Authorisation Number: 1051214729386

Date of advice: 13 April 2017

Ruling

Subject: Deduction - loan interest

Question

Are you entitled to a deduction for interest incurred on your loan?

Answer

Yes.

This ruling applies for the following periods:

Year ended 30 June 2013

Year ended 30 June 2014

Year ended 30 June 2015

Year ended 30 June 2016

Year ending 30 June 2017

The scheme commences on

1 July 2012

Relevant facts and circumstances

You registered a subscription in a project.

You financed your investment through a loan and you have complied with the terms of the loan.

The group was placed into administration and subsequently liquidation.

You sought legal advice and joined a class action.

You were advised to stop repayments on your loan and not to claim any further interest deductions in your tax returns, while the legal proceedings were ongoing.

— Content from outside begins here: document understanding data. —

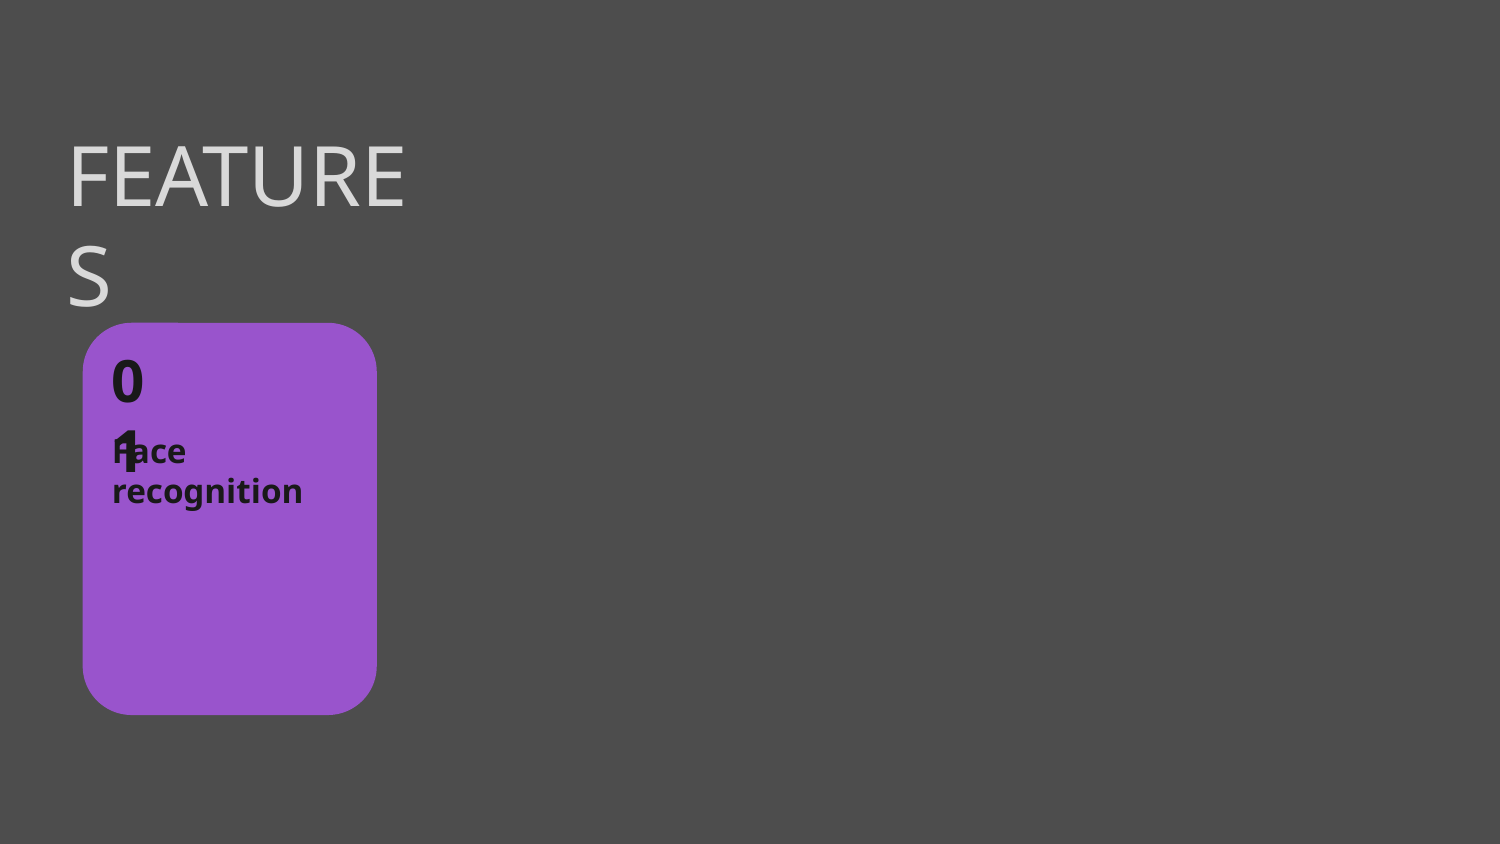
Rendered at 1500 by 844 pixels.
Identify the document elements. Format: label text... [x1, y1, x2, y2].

text_box 01 [96, 337, 186, 492]
text_box FEATURES [51, 115, 446, 331]
text_box Face recognition [97, 422, 349, 558]
text_box [80, 331, 379, 718]
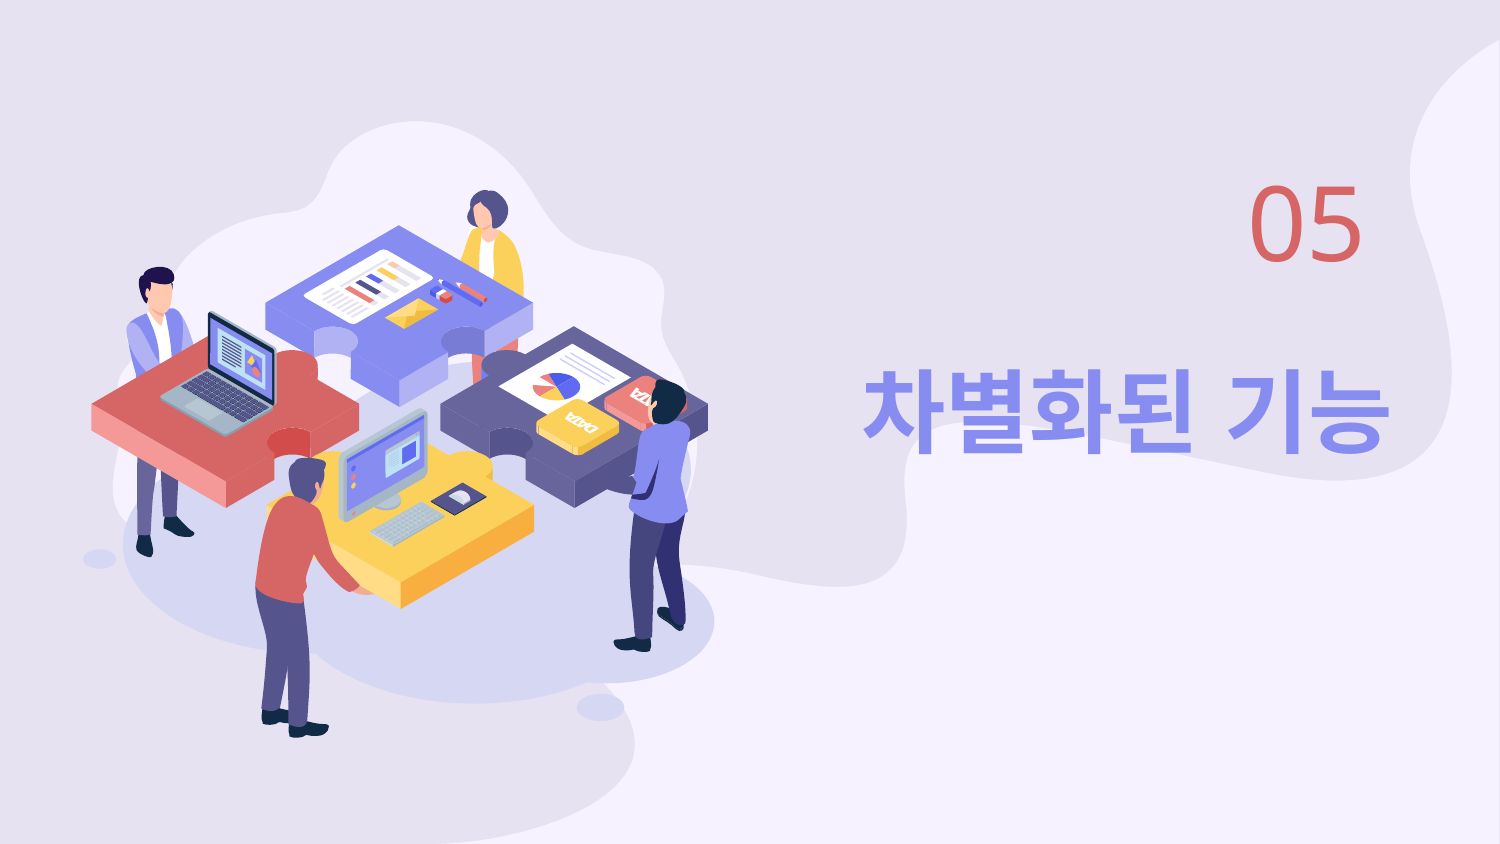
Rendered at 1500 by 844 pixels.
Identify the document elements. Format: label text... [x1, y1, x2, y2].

title 차별화된 기능 [790, 302, 1409, 517]
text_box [80, 187, 726, 739]
title 05 [1157, 176, 1382, 263]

Interest has been accruing on your loan at the higher interest rate, in accordance with the terms of the loan agreement.

Your loan balance is now substantially greater than at the time of the scheme's collapse due to the compounded interest.

Relevant legislative provisions

Income Tax Assessment Act 1997, section 8-1

Reasons for decision

Product Ruling PR xxxx/xx, explains how participation in the project constituted the carrying on of a business and outlined the deductions under section 8-1 of the ITAA 1997 they were entitled to claim.

Even though this product ruling has now been withdrawn and ceased to have affect after 30 June xxxx, the Ruling continues to apply, in respect to the relevant provision(s) ruled upon for those entitles who entered into the specified scheme prior to withdrawal.

The ruling confirms that interest incurred on loans taken out to fund participation in the Project, is an allowable expense when it is incurred.

The group was placed into administration and subsequently liquidation, the income producing activity has now ceased. However, the interest continues to be deductible in your circumstances as we accept you meet the relevant requirements detailed in Taxation ruling TR 2004/4 Income tax: deductions for interest incurred prior to the commencement of, or following the cessation of, relevant income earning activities.

In regards to the accrued unpaid interest on the loan, Taxation Determination TD 2008/27 Income tax: is the deductibility of compound interest determined according to the same principles as the deductibility of other interest? states that compound (or capitalised) interest, as with ordinary interest, derives its character from the use of the original borrowings.

Accordingly you are entitled to a deduction for the interest you incur as its character follows that of the original borrowing, which is in respect of earning assessable income.

Therefore, you are entitled to claim a deduction for the interest accruing on your loan in the years it has been incurred.